For long-term goals, you must find your motivation independent of external things. This is not an idea steeped in mysticism or one that requires deep introspection. This perspective is practical and there is a way to develop internal motivation.

How to Build Internal Motivation

First, understand that it is alright to be drawn to a field for superficial reasons. I’m sure professional sports team rosters are full of guys who initially just wanted to be cool or rich. There are probably more than a few doctors and lawyers who were originally drawn in by the prospect of a big paycheck.

However, the greedy nature of human beings means that many other people are drawn to a pursuit for the same reasons. As things become more difficult (and they ALWAYS do), superficial reasons won’t be enough. It won’t be long before competition forces you out.

I see this often in boxing. There is no formal process to becoming a professional boxer. Any person can fill out the forms, get a physical, get on a fight card and get paid a low amount to fight.

Other sports require a person to compete against other amateurs before being SELECTED by a professional sports team. There are many in boxing who call themselves “pros” but it’s in name only. These guys would be better off going pro only once they’d taken the time fight for free, developed a love for the sport and learned the game.

Second, realize that at its most basic, internal motivation is an addiction. People talk about runner’s high. Chasing that feeling is what keeps a person running daily, for miles, even when they don’t want to.
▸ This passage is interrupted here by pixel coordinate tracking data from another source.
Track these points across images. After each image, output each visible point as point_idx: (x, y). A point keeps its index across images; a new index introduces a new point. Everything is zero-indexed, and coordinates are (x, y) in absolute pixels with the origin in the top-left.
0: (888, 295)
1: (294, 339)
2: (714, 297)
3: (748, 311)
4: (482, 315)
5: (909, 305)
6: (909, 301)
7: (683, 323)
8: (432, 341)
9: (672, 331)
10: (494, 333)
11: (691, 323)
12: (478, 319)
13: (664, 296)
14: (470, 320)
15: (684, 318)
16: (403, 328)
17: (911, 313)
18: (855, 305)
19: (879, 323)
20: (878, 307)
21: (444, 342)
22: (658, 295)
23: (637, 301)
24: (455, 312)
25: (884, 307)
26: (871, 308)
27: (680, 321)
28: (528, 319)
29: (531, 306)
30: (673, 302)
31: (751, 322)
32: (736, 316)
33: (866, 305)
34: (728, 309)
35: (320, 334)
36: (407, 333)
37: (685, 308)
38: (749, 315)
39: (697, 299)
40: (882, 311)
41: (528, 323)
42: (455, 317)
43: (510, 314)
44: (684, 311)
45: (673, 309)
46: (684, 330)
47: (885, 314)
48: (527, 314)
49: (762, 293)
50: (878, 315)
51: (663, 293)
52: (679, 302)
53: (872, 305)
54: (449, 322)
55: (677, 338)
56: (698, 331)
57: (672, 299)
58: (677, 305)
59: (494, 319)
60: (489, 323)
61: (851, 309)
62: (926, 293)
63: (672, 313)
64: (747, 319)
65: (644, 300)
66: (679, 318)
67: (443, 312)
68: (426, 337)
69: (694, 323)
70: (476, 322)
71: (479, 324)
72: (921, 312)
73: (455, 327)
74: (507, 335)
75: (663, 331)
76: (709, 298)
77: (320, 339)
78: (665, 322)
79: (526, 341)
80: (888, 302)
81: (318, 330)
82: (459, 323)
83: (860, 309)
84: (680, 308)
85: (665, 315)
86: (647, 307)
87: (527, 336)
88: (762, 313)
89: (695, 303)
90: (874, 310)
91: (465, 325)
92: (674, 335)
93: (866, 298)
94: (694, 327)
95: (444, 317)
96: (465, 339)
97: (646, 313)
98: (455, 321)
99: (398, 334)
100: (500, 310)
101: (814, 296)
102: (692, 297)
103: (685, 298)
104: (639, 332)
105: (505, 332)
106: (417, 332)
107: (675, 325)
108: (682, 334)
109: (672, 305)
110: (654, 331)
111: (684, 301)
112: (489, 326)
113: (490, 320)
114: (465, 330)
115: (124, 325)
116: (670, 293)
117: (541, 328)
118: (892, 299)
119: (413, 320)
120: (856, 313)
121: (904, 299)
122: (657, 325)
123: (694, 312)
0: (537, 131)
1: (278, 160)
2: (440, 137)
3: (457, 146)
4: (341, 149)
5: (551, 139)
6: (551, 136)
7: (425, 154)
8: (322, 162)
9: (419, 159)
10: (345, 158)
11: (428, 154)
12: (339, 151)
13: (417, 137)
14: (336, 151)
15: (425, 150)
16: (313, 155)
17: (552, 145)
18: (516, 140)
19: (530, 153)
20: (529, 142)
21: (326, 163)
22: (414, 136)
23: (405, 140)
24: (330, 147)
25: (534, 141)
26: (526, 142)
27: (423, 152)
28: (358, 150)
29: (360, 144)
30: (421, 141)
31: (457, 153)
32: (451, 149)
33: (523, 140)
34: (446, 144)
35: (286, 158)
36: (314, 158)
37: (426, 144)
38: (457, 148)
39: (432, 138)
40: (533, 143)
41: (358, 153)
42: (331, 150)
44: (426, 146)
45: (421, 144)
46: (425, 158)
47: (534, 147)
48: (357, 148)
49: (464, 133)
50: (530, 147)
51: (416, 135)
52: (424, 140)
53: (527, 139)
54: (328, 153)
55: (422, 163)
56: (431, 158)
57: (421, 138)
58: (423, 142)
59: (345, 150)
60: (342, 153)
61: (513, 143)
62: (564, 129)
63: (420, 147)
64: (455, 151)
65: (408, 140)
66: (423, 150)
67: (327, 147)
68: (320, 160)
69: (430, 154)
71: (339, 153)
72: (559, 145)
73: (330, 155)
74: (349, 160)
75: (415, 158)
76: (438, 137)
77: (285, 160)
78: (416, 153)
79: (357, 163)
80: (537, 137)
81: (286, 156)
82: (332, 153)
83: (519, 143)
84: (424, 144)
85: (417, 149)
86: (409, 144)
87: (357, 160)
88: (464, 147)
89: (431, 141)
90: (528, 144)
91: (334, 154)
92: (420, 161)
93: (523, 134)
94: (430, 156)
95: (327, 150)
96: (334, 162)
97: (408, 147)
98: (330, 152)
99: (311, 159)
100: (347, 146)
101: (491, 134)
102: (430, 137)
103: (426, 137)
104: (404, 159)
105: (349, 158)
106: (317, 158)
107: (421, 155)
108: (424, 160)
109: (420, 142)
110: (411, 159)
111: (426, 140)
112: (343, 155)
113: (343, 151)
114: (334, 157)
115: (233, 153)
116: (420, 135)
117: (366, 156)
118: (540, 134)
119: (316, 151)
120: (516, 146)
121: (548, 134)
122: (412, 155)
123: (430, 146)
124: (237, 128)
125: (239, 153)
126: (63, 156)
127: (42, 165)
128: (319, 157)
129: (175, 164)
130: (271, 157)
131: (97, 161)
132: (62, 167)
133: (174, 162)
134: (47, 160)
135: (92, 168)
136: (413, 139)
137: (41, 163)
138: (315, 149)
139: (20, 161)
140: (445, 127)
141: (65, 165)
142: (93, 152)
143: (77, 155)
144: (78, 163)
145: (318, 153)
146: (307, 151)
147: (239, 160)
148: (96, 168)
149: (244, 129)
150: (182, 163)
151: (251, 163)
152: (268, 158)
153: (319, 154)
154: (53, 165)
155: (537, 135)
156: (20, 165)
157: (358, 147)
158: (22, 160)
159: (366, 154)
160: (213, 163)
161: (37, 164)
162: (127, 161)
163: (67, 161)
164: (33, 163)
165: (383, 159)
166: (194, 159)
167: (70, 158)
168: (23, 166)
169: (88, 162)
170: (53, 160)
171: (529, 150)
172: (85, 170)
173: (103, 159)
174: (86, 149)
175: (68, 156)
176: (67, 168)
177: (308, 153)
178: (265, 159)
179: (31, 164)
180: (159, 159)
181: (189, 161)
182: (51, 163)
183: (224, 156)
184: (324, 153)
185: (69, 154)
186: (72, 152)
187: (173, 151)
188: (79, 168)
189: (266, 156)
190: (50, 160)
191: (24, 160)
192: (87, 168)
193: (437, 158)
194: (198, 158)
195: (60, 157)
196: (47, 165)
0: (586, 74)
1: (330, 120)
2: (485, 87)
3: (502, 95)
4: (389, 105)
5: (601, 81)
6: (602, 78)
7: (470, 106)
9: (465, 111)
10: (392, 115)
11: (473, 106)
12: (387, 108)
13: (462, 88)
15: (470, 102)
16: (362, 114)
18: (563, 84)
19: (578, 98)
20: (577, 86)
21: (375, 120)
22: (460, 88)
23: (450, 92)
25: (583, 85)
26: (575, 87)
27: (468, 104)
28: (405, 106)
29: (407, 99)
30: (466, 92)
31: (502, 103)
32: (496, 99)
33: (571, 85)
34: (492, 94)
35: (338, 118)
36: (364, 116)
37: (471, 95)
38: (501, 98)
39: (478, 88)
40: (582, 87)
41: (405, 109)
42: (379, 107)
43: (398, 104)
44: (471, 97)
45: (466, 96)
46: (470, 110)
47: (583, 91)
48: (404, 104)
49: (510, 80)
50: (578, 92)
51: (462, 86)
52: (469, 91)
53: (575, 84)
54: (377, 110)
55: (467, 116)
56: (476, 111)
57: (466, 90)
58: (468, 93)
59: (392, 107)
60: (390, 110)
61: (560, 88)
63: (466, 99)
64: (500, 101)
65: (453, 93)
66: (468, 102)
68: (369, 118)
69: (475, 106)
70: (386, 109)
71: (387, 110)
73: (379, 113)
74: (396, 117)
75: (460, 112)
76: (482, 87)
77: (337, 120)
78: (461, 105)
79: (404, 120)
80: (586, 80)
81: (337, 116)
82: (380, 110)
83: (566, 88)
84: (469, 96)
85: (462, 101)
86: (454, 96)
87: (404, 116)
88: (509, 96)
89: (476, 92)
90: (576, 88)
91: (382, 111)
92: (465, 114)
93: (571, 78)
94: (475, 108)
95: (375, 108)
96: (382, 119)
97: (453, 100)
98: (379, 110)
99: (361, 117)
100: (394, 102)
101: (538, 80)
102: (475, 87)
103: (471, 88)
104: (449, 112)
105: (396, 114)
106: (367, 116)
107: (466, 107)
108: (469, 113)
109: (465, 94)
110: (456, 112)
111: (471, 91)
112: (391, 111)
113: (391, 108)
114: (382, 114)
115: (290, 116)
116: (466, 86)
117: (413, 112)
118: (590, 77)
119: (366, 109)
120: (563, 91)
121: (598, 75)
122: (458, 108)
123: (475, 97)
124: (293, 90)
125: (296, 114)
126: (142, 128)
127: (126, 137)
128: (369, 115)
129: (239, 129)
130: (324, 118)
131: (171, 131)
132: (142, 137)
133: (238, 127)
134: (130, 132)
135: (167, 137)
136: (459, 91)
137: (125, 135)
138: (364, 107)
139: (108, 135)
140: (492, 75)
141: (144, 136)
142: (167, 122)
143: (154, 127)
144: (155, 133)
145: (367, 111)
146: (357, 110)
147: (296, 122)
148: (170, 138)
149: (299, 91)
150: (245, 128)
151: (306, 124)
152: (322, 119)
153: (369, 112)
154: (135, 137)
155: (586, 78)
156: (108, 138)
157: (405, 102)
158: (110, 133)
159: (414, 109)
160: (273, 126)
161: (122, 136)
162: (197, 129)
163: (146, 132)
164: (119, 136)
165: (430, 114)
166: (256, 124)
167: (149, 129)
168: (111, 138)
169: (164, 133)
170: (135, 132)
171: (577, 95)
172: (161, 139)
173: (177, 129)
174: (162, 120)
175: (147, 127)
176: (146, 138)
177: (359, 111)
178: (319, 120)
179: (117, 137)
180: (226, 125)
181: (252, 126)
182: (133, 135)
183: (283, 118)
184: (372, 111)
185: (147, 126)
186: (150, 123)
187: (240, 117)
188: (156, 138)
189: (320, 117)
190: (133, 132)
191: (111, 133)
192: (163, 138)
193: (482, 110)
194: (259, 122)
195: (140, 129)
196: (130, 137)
This feeling is not restricted to the sport of running.

Once you start working out, you feel immensely better assuming you’re doing it the right way then you’re going to be incredibly motivated by the feeling you get.

At first, this addiction alone isn’t strong enough to drive you, but what you put your mind on is what grows. If each day you focus on that feeling, your hunger for it will grow into a monster that demands to be fed. Progress will become effortless.

On the flip-side, if you only focus on the external rewards you will grow frustrated with each passing day. Your mind focuses on what you currently lack. If you write for money, study something because of how much it pays or get into the boxing ring to impress people, those results are what your mind focuses on. Eventually, you will quit.

This is why the prominent bloggers caution against blogging for money. This is the same reason I caution a young fighter about getting into boxing to impress people. There are easier ways to achieve your external goals and sooner or later, you’ll realize that and hate yourself.

If it’s just about the money, you can always slang rocks.

People are motivated by three things: resources, vanity, and reproductive opportunities. Motivation dissipates upon attainment of one of these. There a few things that ruin a dedicated athlete faster than the money, women, fortune and fame. 

In the Hindu religion, there is the idea of a “Siddha”. A Siddha is a one who has achieved a high level of spiritual and physical development, essentially becoming an enlightened being. On the path to enlightenment, a Siddha gains various powers such as flying, telepathy, immortality, etc.

If at any point in his development he gets distracted by his new powers, his development will cease. Not only will it cease, but he will deteriorate until he is worse than when he started. This is a powerful analogy to the danger of doing things simply for tangible benefit.

Even if you gain your material desires, focusing on them will derail your development. For some this is acceptable—to be a flash in the pan, then fade away after their 15 minutes of fame. You won’t go far with this attitude. This is a mediocre process that may occasionally produce superior results. 

Mastery is a process of enlightenment. Self-development in the face of a difficult task that will transform you into something great. Physical training is not enlightenment in the spiritual sense, but it allows you to touch something psychologically sublime. 

Seeking personal enlightenment in the pursuit of your worthy goal is motivation for the long term. People will hate or love you. They may never see you. Money comes and goes. You may never make any. Groupies are abundant, but sparse when you’re not on top. Seeking mastery is the only way to transcend the competition.